Send back all the data below, exactly as given.

(Records from a collection)
<<<<

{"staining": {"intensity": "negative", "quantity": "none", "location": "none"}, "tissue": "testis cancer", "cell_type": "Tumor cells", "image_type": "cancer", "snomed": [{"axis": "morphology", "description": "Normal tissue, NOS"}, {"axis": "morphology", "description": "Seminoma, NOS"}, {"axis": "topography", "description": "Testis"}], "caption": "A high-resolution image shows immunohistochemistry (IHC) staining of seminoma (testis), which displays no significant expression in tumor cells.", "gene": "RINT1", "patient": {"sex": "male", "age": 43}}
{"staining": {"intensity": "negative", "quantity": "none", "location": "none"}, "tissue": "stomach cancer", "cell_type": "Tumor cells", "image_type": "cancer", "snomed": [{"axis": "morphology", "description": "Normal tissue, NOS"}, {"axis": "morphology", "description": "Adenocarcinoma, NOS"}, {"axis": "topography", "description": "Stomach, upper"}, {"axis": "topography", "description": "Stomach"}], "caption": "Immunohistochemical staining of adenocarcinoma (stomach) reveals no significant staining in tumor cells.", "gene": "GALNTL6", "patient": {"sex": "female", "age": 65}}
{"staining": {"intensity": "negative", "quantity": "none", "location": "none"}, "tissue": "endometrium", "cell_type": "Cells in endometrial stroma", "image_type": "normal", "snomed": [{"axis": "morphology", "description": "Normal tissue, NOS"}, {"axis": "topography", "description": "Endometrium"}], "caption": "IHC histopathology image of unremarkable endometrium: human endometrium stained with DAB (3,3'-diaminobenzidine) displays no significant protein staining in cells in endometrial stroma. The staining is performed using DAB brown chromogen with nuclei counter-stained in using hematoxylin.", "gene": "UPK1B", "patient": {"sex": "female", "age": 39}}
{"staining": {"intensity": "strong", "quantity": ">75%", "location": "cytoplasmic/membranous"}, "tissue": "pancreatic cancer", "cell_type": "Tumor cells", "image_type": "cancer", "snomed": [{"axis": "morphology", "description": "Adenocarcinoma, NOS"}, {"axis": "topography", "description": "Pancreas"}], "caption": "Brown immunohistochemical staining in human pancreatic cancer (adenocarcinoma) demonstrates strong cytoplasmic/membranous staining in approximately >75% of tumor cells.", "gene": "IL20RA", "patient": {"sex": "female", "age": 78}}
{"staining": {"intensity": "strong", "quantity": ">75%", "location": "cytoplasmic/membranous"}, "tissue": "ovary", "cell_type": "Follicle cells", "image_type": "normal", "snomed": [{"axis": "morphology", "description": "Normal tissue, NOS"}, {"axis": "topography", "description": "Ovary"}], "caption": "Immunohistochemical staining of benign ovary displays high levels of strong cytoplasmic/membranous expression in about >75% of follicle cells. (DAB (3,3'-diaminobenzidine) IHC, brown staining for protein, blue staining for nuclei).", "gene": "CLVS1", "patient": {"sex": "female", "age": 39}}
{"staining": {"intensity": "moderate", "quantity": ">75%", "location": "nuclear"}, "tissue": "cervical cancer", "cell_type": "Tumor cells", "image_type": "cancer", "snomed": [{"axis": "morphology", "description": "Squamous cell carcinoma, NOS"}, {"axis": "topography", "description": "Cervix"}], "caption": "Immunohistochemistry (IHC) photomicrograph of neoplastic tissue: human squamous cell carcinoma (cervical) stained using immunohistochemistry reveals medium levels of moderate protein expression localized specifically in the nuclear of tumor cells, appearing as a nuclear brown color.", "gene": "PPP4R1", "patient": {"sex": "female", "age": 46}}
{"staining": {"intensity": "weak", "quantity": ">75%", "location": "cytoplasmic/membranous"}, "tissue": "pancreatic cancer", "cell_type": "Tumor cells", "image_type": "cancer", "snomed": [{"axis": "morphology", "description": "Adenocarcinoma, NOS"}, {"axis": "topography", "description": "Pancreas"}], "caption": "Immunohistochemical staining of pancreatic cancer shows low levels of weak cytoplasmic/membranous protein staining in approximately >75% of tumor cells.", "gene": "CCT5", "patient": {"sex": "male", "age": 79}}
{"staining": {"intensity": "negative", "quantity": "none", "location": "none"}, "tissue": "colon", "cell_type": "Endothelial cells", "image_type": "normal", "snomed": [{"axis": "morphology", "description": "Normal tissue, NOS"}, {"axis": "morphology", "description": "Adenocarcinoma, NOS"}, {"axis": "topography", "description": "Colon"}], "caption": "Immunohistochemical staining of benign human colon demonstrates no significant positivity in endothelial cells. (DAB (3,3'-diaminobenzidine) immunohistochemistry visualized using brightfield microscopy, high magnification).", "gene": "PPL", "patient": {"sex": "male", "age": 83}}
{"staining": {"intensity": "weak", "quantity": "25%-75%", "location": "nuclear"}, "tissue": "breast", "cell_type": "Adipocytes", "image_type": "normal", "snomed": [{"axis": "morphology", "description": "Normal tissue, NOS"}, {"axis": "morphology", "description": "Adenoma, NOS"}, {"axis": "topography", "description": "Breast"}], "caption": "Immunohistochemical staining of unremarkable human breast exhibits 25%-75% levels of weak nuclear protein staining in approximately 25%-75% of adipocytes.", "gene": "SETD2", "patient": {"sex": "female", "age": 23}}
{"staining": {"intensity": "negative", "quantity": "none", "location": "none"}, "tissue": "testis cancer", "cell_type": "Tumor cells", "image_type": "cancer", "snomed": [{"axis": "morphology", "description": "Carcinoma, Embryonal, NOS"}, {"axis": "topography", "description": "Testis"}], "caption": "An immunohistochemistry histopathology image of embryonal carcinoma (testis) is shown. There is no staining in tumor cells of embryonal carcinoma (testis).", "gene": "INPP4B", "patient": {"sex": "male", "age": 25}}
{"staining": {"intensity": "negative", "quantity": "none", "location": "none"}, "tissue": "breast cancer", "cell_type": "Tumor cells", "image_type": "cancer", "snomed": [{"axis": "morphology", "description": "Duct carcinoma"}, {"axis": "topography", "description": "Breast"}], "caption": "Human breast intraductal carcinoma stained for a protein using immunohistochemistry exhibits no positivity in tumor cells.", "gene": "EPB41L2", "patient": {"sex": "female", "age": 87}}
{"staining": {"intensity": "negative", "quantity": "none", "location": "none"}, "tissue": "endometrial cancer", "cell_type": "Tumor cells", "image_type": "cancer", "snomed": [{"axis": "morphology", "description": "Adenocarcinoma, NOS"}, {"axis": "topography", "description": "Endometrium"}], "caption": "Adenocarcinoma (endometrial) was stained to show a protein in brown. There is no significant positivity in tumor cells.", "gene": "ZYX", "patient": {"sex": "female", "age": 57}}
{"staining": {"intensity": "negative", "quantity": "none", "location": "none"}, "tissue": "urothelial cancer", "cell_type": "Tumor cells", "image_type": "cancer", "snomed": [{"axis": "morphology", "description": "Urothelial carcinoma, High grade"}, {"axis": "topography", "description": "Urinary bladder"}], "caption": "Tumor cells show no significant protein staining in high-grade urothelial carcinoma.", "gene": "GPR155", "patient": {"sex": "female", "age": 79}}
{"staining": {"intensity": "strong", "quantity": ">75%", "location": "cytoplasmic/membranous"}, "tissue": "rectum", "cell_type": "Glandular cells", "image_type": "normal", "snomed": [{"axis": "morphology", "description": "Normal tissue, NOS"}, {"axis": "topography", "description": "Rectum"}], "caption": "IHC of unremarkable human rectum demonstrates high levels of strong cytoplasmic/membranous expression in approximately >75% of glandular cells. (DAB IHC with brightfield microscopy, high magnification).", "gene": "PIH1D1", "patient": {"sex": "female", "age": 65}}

>>>>

Reply:
{"staining": {"intensity": "negative", "quantity": "none", "location": "none"}, "tissue": "testis cancer", "cell_type": "Tumor cells", "image_type": "cancer", "snomed": [{"axis": "morphology", "description": "Normal tissue, NOS"}, {"axis": "morphology", "description": "Seminoma, NOS"}, {"axis": "topography", "description": "Testis"}], "caption": "A high-resolution image shows immunohistochemistry (IHC) staining of seminoma (testis), which displays no significant expression in tumor cells.", "gene": "RINT1", "patient": {"sex": "male", "age": 43}}
{"staining": {"intensity": "negative", "quantity": "none", "location": "none"}, "tissue": "stomach cancer", "cell_type": "Tumor cells", "image_type": "cancer", "snomed": [{"axis": "morphology", "description": "Normal tissue, NOS"}, {"axis": "morphology", "description": "Adenocarcinoma, NOS"}, {"axis": "topography", "description": "Stomach, upper"}, {"axis": "topography", "description": "Stomach"}], "caption": "Immunohistochemical staining of adenocarcinoma (stomach) reveals no significant staining in tumor cells.", "gene": "GALNTL6", "patient": {"sex": "female", "age": 65}}
{"staining": {"intensity": "negative", "quantity": "none", "location": "none"}, "tissue": "endometrium", "cell_type": "Cells in endometrial stroma", "image_type": "normal", "snomed": [{"axis": "morphology", "description": "Normal tissue, NOS"}, {"axis": "topography", "description": "Endometrium"}], "caption": "IHC histopathology image of unremarkable endometrium: human endometrium stained with DAB (3,3'-diaminobenzidine) displays no significant protein staining in cells in endometrial stroma. The staining is performed using DAB brown chromogen with nuclei counter-stained in using hematoxylin.", "gene": "UPK1B", "patient": {"sex": "female", "age": 39}}
{"staining": {"intensity": "strong", "quantity": ">75%", "location": "cytoplasmic/membranous"}, "tissue": "pancreatic cancer", "cell_type": "Tumor cells", "image_type": "cancer", "snomed": [{"axis": "morphology", "description": "Adenocarcinoma, NOS"}, {"axis": "topography", "description": "Pancreas"}], "caption": "Brown immunohistochemical staining in human pancreatic cancer (adenocarcinoma) demonstrates strong cytoplasmic/membranous staining in approximately >75% of tumor cells.", "gene": "IL20RA", "patient": {"sex": "female", "age": 78}}
{"staining": {"intensity": "strong", "quantity": ">75%", "location": "cytoplasmic/membranous"}, "tissue": "ovary", "cell_type": "Follicle cells", "image_type": "normal", "snomed": [{"axis": "morphology", "description": "Normal tissue, NOS"}, {"axis": "topography", "description": "Ovary"}], "caption": "Immunohistochemical staining of benign ovary displays high levels of strong cytoplasmic/membranous expression in about >75% of follicle cells. (DAB (3,3'-diaminobenzidine) IHC, brown staining for protein, blue staining for nuclei).", "gene": "CLVS1", "patient": {"sex": "female", "age": 39}}
{"staining": {"intensity": "moderate", "quantity": ">75%", "location": "nuclear"}, "tissue": "cervical cancer", "cell_type": "Tumor cells", "image_type": "cancer", "snomed": [{"axis": "morphology", "description": "Squamous cell carcinoma, NOS"}, {"axis": "topography", "description": "Cervix"}], "caption": "Immunohistochemistry (IHC) photomicrograph of neoplastic tissue: human squamous cell carcinoma (cervical) stained using immunohistochemistry reveals medium levels of moderate protein expression localized specifically in the nuclear of tumor cells, appearing as a nuclear brown color.", "gene": "PPP4R1", "patient": {"sex": "female", "age": 46}}
{"staining": {"intensity": "weak", "quantity": ">75%", "location": "cytoplasmic/membranous"}, "tissue": "pancreatic cancer", "cell_type": "Tumor cells", "image_type": "cancer", "snomed": [{"axis": "morphology", "description": "Adenocarcinoma, NOS"}, {"axis": "topography", "description": "Pancreas"}], "caption": "Immunohistochemical staining of pancreatic cancer shows low levels of weak cytoplasmic/membranous protein staining in approximately >75% of tumor cells.", "gene": "CCT5", "patient": {"sex": "male", "age": 79}}
{"staining": {"intensity": "negative", "quantity": "none", "location": "none"}, "tissue": "colon", "cell_type": "Endothelial cells", "image_type": "normal", "snomed": [{"axis": "morphology", "description": "Normal tissue, NOS"}, {"axis": "morphology", "description": "Adenocarcinoma, NOS"}, {"axis": "topography", "description": "Colon"}], "caption": "Immunohistochemical staining of benign human colon demonstrates no significant positivity in endothelial cells. (DAB (3,3'-diaminobenzidine) immunohistochemistry visualized using brightfield microscopy, high magnification).", "gene": "PPL", "patient": {"sex": "male", "age": 83}}
{"staining": {"intensity": "weak", "quantity": "25%-75%", "location": "nuclear"}, "tissue": "breast", "cell_type": "Adipocytes", "image_type": "normal", "snomed": [{"axis": "morphology", "description": "Normal tissue, NOS"}, {"axis": "morphology", "description": "Adenoma, NOS"}, {"axis": "topography", "description": "Breast"}], "caption": "Immunohistochemical staining of unremarkable human breast exhibits 25%-75% levels of weak nuclear protein staining in approximately 25%-75% of adipocytes.", "gene": "SETD2", "patient": {"sex": "female", "age": 23}}
{"staining": {"intensity": "negative", "quantity": "none", "location": "none"}, "tissue": "testis cancer", "cell_type": "Tumor cells", "image_type": "cancer", "snomed": [{"axis": "morphology", "description": "Carcinoma, Embryonal, NOS"}, {"axis": "topography", "description": "Testis"}], "caption": "An immunohistochemistry histopathology image of embryonal carcinoma (testis) is shown. There is no staining in tumor cells of embryonal carcinoma (testis).", "gene": "INPP4B", "patient": {"sex": "male", "age": 25}}
{"staining": {"intensity": "negative", "quantity": "none", "location": "none"}, "tissue": "breast cancer", "cell_type": "Tumor cells", "image_type": "cancer", "snomed": [{"axis": "morphology", "description": "Duct carcinoma"}, {"axis": "topography", "description": "Breast"}], "caption": "Human breast intraductal carcinoma stained for a protein using immunohistochemistry exhibits no positivity in tumor cells.", "gene": "EPB41L2", "patient": {"sex": "female", "age": 87}}
{"staining": {"intensity": "negative", "quantity": "none", "location": "none"}, "tissue": "endometrial cancer", "cell_type": "Tumor cells", "image_type": "cancer", "snomed": [{"axis": "morphology", "description": "Adenocarcinoma, NOS"}, {"axis": "topography", "description": "Endometrium"}], "caption": "Adenocarcinoma (endometrial) was stained to show a protein in brown. There is no significant positivity in tumor cells.", "gene": "ZYX", "patient": {"sex": "female", "age": 57}}
{"staining": {"intensity": "negative", "quantity": "none", "location": "none"}, "tissue": "urothelial cancer", "cell_type": "Tumor cells", "image_type": "cancer", "snomed": [{"axis": "morphology", "description": "Urothelial carcinoma, High grade"}, {"axis": "topography", "description": "Urinary bladder"}], "caption": "Tumor cells show no significant protein staining in high-grade urothelial carcinoma.", "gene": "GPR155", "patient": {"sex": "female", "age": 79}}
{"staining": {"intensity": "strong", "quantity": ">75%", "location": "cytoplasmic/membranous"}, "tissue": "rectum", "cell_type": "Glandular cells", "image_type": "normal", "snomed": [{"axis": "morphology", "description": "Normal tissue, NOS"}, {"axis": "topography", "description": "Rectum"}], "caption": "IHC of unremarkable human rectum demonstrates high levels of strong cytoplasmic/membranous expression in approximately >75% of glandular cells. (DAB IHC with brightfield microscopy, high magnification).", "gene": "PIH1D1", "patient": {"sex": "female", "age": 65}}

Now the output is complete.